Work to be completed: Summarize the timeline in three sentences.

[Source text]

171-172 AC Reign of King Viserys II.
172-184 AC Reign of King Aegon IV Targaryen, Aegon the Unworthy, held to be the worst king in the history of Westeros. On his deathbed Aegon IV legitimises all his bastards, including the so-called ‘Great Bastards’: Daemon Blackfyre, Aegor Rivers, Brynden Rivers and Shiera Seastar. He is succeeded by his son, Daeron II, but his legitimacy is called into question due to his mother’s close relationship with her second brother, Aemon Targaryen.
184-209 AC Reign of Daeron II.
187 AC Dorne formally joins the Seven Kingdoms through the marriage of King Daeron II’s younger sister Daenerys to Prince Maron Martell. After his wedding, Prince Maron swears his fealthy to the Iron Throne.4
196-196 AC The First Blackfyre Rebellion: The second major civil war of Westeros erupts after Daemon Blackfyre puts a claim on the Iron Throne based on Daeron II’s illegitimacy. With many lords declaring for him, Daemon Blackfyre marches his forces on King’s Landing but is defeated in the Battle of the Redgrass Field. He is killed by his half-brother, Brynden Rivers, yet several of his sons escape to the Free Cities with Aegor Rivers.
209 AC The events of The Hedge Knight take place. Prince Baelor ‘Breakspear’ Targaryen, the heir to the throne, is killed in a tourney mishap. A few months later, King Daeron II and Baelor’s two sons die in the Great Spring Sickness. Daeron II’s second son, Aerys I, becomes king. Prince Baelor’s nephew Aegon becomes squire to a hedge knight, Ser Duncan the Tall, in the hope of improving his mettle.
209-221 AC Reign of King Aerys I.

[/Source text]
[Data extract]

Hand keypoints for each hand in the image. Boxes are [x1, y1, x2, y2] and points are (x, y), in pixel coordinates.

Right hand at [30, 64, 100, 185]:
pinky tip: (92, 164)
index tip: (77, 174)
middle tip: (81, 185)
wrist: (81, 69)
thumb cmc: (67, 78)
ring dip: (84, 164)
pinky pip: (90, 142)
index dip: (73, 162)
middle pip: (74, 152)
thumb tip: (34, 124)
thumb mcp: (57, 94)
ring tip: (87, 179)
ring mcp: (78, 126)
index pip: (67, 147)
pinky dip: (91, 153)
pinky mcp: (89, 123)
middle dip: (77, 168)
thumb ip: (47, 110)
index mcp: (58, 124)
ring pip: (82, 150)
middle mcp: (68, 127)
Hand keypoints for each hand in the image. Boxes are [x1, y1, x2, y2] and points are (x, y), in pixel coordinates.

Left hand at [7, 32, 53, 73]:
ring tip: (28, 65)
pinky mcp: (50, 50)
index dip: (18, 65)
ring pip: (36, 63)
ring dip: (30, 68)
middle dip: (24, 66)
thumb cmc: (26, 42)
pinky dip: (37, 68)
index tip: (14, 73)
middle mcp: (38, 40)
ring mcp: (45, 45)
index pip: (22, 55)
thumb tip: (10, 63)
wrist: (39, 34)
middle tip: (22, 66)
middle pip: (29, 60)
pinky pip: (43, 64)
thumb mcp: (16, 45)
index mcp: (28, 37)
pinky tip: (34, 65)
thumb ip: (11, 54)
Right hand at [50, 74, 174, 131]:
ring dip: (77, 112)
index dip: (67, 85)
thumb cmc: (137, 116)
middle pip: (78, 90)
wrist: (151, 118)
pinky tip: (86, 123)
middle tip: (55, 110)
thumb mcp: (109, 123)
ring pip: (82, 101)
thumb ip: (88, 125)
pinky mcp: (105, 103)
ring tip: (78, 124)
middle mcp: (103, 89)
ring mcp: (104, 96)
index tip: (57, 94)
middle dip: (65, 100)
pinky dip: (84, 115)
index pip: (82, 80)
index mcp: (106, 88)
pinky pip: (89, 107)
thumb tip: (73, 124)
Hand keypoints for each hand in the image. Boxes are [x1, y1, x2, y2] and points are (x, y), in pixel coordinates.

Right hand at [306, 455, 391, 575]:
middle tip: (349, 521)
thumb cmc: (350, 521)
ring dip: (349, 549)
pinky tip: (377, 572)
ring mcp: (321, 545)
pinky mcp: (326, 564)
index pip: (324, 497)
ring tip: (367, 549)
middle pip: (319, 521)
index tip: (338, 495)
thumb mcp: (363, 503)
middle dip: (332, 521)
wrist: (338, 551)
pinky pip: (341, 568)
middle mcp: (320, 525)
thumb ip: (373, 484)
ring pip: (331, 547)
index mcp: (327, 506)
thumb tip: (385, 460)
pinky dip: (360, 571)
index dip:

[/Data extract]

Answer for the task: Aegon IV, held to be the worst king in the history of Westeros, legitimized all his bastards on his deathbed and was succeeded by his son Daeron II, whose legitimacy was called into question. During Daeron II's reign, Dorne formally joined the Seven Kingdoms through a royal marriage, and Daemon Blackfyre claimed the Iron Throne on the grounds of Daeron II's illegitimacy but was defeated at the Battle of the Redgrass Field and killed by Brynden Rivers. In 209 AC Prince Baelor was killed in a tourney mishap, Daeron II and Baelor's two sons died in the Great Spring Sickness, and Daeron II's second son, Aerys I, became king.